Oczywiście należy też docenić postawę defensywy Chelsea. Kurt Zouma znakomicie wywiązywał się ze swoich zadań we własnym polu karnym i był jednym z głównych problemów Aguero w dzisiejszym spotkaniu. Jeśli jednak ekipa z niebieskiej części Manchesteru chce myśleć o tytule, to Aguero musi wrócić do gry z końcówki ubiegłego roku. Yaya Toure poza pojedynczymi przebłyskami gra najgorszy sezon od lat, a Vincent Kompany jest cieniem samego siebie.
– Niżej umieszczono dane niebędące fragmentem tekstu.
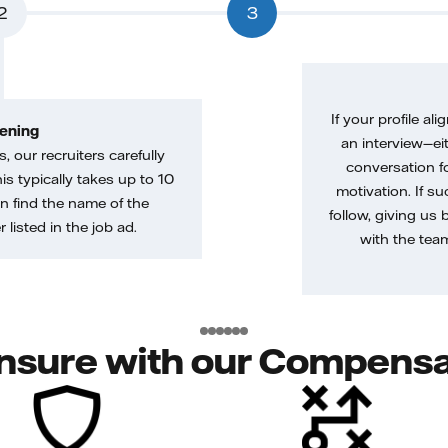
2
3
If your profile ali
ening
an interview—eit
, our recruiters carefully
conversation f
is typically takes up to 10
motivation. If s
n find the name of the
follow, giving us 
 listed in the job ad.
with the tea
nsure with our Compensa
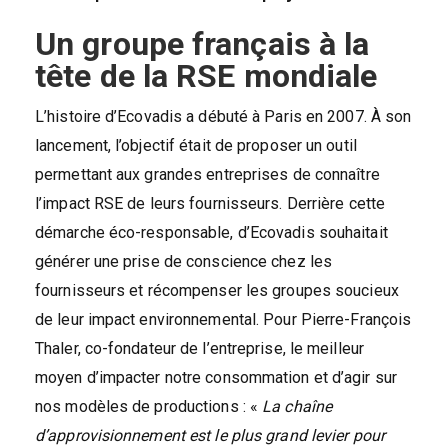
Un groupe français à la
tête de la RSE mondiale
L’histoire d’Ecovadis a débuté à Paris en 2007. À son
lancement, l’objectif était de proposer un outil
permettant aux grandes entreprises de connaître
l’impact RSE de leurs fournisseurs. Derrière cette
démarche éco-responsable, d’Ecovadis souhaitait
générer une prise de conscience chez les
fournisseurs et récompenser les groupes soucieux
de leur impact environnemental. Pour Pierre-François
Thaler, co-fondateur de l’entreprise, le meilleur
moyen d’impacter notre consommation et d’agir sur
nos modèles de productions : «
La chaîne
d’approvisionnement est le plus grand levier pour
Defensywa Manchesteru City pozwoliła rywalom na strzelenie jednej bramki więcej niż regularnie przetrzebiona w tym sezonie kontuzjami obrona Manchesteru United. W takiej sytuacji Aguero jest atutem, na którego utratę Pellegrini nie może sobie teraz pozwolić. Zwłaszcza w sytuacji, gdy strata do "The Blues" wynosi pięć punktów.

Taka przewaga sprawia, że nawet na własnym stadionie Jose Mourinho nawet, gdy jego podopieczni grali na własnym stadionie, był zadowolony z remisu, a końcówkę pozwolił swoim zawodnikom właściwie w stu procentach skupić się na defensywie. Gdy w końcówce Loic Remy zszedł z boiska, a zastąpił go Gary Cahill, Portugalczyk wywiesił białą flagę. Musi być wyjątkowo pewny swego i wierzyć, że uda się nie roztrwonić przewagi w kolejnych spotkaniach. Wspomniany Remy zresztą, choć strzelił bramkę, również nie sprawiał dobrego wrażenia. Oczywiście znakomicie znalazł się w sytuacji bramkowej, ale w wielu akcjach sprawiał wrażenie jakby nie nadążał za kolegami, dodatkowo nie potrafił sam wykreować sobie pozycji - nie wygrał ani jednego pojedynku indywidualnego - i ostatecznie potwierdził, że na tle Diego Costy wypada bardzo blado.

Największą zaletą Remy'ego w tym meczu było jego szukanie piłki, schodzenie do skrzydeł, problem w tym, że gdy już ją otrzymał, nie przekładało się to na realny zysk w ofensywie. Ciężko oprzeć się wrażeniu, że gdyby Diego Costa grał w tym meczu, Chelsea pewnie cieszyłaby się z ośmiu punktów przewagi w tabeli. Napastnik reprezentacji Hiszpanii dawał drużynie atuty, których ciężko się spodziewać ze strony Remy'ego. Costa w jesiennym meczu z Manchesterem City (również 1-1) pracował, dosłownie, na całym boisku, a we własnym polu karnym pięciokrotnie ratował skórę obrońcom, przechwytując lub wybijając piłkę. Remy na własnej połowie wygrał tylko jeden pojedynek główkowy, tuż przed linią środkową, na skrzydle, więc z tyłu był praktycznie zbędny. Znając mentalność Jose Mourinho Remy, nawet mimo strzelenia gola, mógł być jednym z piłkarzy, do których trener, bo choć oczywiście miał swoje zadania w ofensywie, to ciężko oprzeć się wrażeniu, że mógł dać z siebie więcej.

Powrót Costy - tego bramkostrzelnego, niedepczącego po kostkach rywali - jest więc dla Mourinho podobnie istotny, jak dla Pellegriniego skuteczny Aguero. Choć tytułów nigdy nie wygrywa się jednym zawodnikiem, to dyspozycja Costy i Aguero może być w kontekście finalnych rozstrzygnięć absolutnie kluczowa. Choć z remisu bardziej zadowoleni są piłkarze Chelsea, to Manuel Pellegrini wie, że gdyby pozwolił w sobotę Chelsea na wygraną, to odrobienie ośmiu punktów straty do tak grającej Chelsea byłoby bardzo, bardzo trudne. Jednak jeśli Aguero zacznie grać jak w końcówce poprzedniego sezonu, to "The Blues" do końca mogą być zmuszeni do gry na najwyższych obrotach w każdym meczu ligowym. Dzisiejsza ławka rezerwowych zespołu Mourinho pokazała, że jedno zawieszenie i nawet niewielka liczba urazów sprawiają, że głębia składu w Chelsea pozostawia wiele do życzenia, a to może mieć poważne konsekwencje w momencie, gdy dochodzić będzie do ostatecznych rozstrzygnięć nie tylko w Premier League, ale też w Lidze Mistrzów.